## Your task
Every line below that holds the string "image" should be copied out.

## Data records
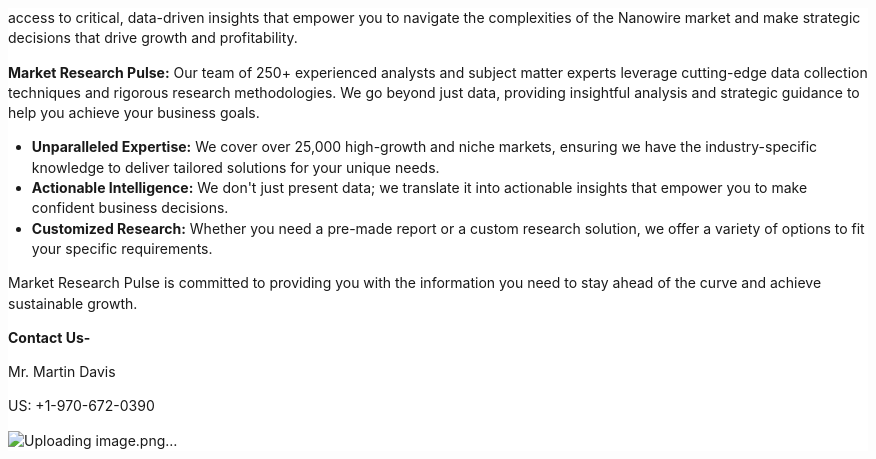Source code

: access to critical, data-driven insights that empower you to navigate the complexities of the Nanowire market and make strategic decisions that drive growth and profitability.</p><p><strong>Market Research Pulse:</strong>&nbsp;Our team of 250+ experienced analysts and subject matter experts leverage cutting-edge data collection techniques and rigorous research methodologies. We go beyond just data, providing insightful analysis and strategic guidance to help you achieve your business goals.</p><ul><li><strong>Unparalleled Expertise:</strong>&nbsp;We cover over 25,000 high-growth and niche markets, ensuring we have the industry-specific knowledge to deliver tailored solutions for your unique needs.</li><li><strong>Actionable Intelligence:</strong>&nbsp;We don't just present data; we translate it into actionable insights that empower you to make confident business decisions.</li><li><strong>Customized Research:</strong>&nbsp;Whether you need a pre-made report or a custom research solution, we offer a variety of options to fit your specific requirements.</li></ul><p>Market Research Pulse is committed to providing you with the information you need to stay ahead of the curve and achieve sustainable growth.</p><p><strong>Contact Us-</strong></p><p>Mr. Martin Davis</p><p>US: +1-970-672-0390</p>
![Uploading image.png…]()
* * *
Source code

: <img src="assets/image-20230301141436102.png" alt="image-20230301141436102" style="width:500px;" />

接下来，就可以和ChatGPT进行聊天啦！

## Final answer
![Uploading image.png…]()
: <img src="assets/image-20230301141436102.png" alt="image-20230301141436102" style="width:500px;" />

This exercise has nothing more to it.